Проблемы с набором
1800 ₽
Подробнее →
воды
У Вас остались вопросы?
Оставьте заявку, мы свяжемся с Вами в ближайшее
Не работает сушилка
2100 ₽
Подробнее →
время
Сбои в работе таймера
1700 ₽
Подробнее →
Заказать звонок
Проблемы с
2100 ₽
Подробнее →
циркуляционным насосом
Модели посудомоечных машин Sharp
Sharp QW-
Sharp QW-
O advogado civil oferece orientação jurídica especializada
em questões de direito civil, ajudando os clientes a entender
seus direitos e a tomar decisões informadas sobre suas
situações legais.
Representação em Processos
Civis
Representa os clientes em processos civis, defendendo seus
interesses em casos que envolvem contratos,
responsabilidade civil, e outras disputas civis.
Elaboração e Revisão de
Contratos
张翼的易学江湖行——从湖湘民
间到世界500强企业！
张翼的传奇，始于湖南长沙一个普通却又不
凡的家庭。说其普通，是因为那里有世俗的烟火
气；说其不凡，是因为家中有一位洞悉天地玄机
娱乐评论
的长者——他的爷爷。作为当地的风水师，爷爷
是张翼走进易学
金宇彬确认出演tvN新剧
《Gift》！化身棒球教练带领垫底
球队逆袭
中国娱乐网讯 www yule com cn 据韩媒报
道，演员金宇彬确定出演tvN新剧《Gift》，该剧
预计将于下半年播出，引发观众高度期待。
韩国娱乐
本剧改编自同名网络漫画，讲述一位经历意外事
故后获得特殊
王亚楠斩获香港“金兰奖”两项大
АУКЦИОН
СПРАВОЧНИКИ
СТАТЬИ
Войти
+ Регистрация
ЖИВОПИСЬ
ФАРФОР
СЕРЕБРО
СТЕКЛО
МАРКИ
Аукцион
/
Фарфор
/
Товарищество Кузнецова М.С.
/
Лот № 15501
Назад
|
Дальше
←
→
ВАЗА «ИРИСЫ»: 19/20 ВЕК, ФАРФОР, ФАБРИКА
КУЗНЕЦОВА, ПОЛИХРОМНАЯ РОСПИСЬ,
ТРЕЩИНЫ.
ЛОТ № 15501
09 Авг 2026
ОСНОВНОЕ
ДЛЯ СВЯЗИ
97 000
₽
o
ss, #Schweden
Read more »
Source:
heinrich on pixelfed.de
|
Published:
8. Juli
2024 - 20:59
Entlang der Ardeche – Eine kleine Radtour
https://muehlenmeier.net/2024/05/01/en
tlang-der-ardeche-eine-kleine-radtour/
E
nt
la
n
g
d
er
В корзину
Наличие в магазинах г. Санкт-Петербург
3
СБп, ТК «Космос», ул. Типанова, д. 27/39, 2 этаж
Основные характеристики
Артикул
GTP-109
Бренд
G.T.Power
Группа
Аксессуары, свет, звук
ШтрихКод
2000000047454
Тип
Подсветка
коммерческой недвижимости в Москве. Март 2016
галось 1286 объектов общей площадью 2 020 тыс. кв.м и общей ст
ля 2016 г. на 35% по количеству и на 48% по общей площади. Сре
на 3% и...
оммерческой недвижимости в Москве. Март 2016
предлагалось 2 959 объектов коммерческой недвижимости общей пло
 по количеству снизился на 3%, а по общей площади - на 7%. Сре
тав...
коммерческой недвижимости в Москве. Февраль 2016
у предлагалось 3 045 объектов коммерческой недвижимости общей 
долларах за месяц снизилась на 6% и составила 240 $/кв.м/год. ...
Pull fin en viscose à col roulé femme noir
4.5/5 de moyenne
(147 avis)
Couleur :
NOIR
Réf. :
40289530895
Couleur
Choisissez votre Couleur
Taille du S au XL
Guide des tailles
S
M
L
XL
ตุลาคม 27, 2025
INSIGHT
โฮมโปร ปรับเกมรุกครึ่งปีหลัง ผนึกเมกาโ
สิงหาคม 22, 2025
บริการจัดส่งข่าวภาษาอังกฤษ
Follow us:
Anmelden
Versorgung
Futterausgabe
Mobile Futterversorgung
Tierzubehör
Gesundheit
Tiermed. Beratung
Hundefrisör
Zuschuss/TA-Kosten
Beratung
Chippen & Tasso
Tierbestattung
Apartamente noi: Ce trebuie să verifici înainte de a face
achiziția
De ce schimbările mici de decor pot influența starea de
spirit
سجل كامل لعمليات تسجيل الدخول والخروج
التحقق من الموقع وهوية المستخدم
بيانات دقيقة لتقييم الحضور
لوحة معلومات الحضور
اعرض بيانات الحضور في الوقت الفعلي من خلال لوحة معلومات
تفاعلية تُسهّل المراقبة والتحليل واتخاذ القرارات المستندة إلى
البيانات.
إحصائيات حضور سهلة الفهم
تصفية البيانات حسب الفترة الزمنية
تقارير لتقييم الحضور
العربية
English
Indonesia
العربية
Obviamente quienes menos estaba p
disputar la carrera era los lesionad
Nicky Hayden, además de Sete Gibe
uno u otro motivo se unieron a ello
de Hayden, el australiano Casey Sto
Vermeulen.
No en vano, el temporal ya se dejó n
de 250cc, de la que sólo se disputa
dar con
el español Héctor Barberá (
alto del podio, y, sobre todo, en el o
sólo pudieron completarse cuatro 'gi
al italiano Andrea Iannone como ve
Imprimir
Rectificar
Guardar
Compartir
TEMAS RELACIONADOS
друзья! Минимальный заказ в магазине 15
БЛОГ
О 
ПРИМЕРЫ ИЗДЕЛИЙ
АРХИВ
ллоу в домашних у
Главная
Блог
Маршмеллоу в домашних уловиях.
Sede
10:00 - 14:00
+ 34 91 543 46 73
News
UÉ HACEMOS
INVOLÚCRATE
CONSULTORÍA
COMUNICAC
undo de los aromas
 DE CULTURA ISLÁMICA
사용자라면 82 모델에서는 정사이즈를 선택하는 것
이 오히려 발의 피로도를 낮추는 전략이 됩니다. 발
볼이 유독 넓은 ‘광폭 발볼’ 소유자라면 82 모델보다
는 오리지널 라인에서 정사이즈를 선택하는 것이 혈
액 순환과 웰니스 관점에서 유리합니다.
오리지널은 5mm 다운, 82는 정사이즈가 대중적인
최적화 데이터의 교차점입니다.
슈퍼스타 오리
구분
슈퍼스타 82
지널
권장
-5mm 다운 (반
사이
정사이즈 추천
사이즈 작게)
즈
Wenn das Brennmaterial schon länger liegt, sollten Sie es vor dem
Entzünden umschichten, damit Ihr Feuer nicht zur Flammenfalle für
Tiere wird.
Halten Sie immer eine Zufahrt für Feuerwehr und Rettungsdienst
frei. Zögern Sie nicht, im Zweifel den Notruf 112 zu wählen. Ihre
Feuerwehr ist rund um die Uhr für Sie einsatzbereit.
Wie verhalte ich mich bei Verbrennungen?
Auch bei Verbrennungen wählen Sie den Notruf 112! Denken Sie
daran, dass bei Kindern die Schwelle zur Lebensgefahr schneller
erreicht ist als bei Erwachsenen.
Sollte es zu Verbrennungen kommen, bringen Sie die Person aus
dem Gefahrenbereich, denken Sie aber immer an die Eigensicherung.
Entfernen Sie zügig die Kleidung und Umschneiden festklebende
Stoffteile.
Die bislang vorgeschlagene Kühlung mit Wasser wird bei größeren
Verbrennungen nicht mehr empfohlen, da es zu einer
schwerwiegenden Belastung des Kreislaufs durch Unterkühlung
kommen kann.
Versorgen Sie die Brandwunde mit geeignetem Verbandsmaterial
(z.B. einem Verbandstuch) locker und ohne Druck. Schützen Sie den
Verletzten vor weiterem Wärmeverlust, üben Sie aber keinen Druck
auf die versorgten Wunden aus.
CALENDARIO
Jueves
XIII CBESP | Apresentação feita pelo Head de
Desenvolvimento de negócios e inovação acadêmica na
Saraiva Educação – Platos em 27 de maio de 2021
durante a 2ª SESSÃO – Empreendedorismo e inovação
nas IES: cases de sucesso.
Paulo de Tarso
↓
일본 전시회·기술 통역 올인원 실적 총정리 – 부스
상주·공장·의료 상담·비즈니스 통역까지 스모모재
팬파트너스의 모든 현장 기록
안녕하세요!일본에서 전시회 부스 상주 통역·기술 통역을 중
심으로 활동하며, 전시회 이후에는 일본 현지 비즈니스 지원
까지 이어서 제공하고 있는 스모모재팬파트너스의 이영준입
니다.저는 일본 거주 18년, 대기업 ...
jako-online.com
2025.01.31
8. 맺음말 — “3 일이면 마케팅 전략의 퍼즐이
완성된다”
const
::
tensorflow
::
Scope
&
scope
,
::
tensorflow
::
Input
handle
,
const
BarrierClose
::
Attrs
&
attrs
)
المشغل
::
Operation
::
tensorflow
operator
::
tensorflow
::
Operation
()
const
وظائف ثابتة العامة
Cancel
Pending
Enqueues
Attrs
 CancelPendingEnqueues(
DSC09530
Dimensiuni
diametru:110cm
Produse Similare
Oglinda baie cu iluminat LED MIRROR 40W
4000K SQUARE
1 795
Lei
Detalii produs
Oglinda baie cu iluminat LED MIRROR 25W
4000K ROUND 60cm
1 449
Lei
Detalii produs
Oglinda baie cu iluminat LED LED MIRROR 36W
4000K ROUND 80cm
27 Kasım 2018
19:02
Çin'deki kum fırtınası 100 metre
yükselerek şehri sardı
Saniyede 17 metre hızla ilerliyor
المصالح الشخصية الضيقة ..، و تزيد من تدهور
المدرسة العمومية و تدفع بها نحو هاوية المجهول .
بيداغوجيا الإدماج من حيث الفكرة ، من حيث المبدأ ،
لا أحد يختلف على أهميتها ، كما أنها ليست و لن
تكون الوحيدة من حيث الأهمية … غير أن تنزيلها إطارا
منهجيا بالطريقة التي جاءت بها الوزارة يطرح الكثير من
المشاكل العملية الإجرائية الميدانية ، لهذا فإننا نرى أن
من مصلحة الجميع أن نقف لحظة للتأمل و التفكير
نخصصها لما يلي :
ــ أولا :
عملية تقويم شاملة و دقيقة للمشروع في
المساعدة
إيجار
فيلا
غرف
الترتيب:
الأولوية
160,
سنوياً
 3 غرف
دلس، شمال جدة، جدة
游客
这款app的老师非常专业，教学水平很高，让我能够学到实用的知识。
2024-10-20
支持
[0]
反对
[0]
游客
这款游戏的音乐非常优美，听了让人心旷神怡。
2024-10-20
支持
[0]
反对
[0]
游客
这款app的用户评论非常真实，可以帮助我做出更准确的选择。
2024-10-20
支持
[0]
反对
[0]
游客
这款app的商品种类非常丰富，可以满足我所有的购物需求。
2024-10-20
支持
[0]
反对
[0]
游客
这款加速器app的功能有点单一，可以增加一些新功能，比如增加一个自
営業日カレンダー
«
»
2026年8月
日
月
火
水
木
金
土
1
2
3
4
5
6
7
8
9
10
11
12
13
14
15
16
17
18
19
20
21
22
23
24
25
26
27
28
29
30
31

Task:
Your reply is to repeat, unchanged, the lines above running from the one with "Nicky Hayden, además de Sete Gibe" up to and including the one with "볼이 유독 넓은 ‘광폭 발볼’ 소유자라면 82 모델보다".

The completed task:
Nicky Hayden, además de Sete Gibe
uno u otro motivo se unieron a ello
de Hayden, el australiano Casey Sto
Vermeulen.
No en vano, el temporal ya se dejó n
de 250cc, de la que sólo se disputa
dar con
el español Héctor Barberá (
alto del podio, y, sobre todo, en el o
sólo pudieron completarse cuatro 'gi
al italiano Andrea Iannone como ve
Imprimir
Rectificar
Guardar
Compartir
TEMAS RELACIONADOS
друзья! Минимальный заказ в магазине 15
БЛОГ
О 
ПРИМЕРЫ ИЗДЕЛИЙ
АРХИВ
ллоу в домашних у
Главная
Блог
Маршмеллоу в домашних уловиях.
Sede
10:00 - 14:00
+ 34 91 543 46 73
News
UÉ HACEMOS
INVOLÚCRATE
CONSULTORÍA
COMUNICAC
undo de los aromas
 DE CULTURA ISLÁMICA
사용자라면 82 모델에서는 정사이즈를 선택하는 것
이 오히려 발의 피로도를 낮추는 전략이 됩니다. 발
볼이 유독 넓은 ‘광폭 발볼’ 소유자라면 82 모델보다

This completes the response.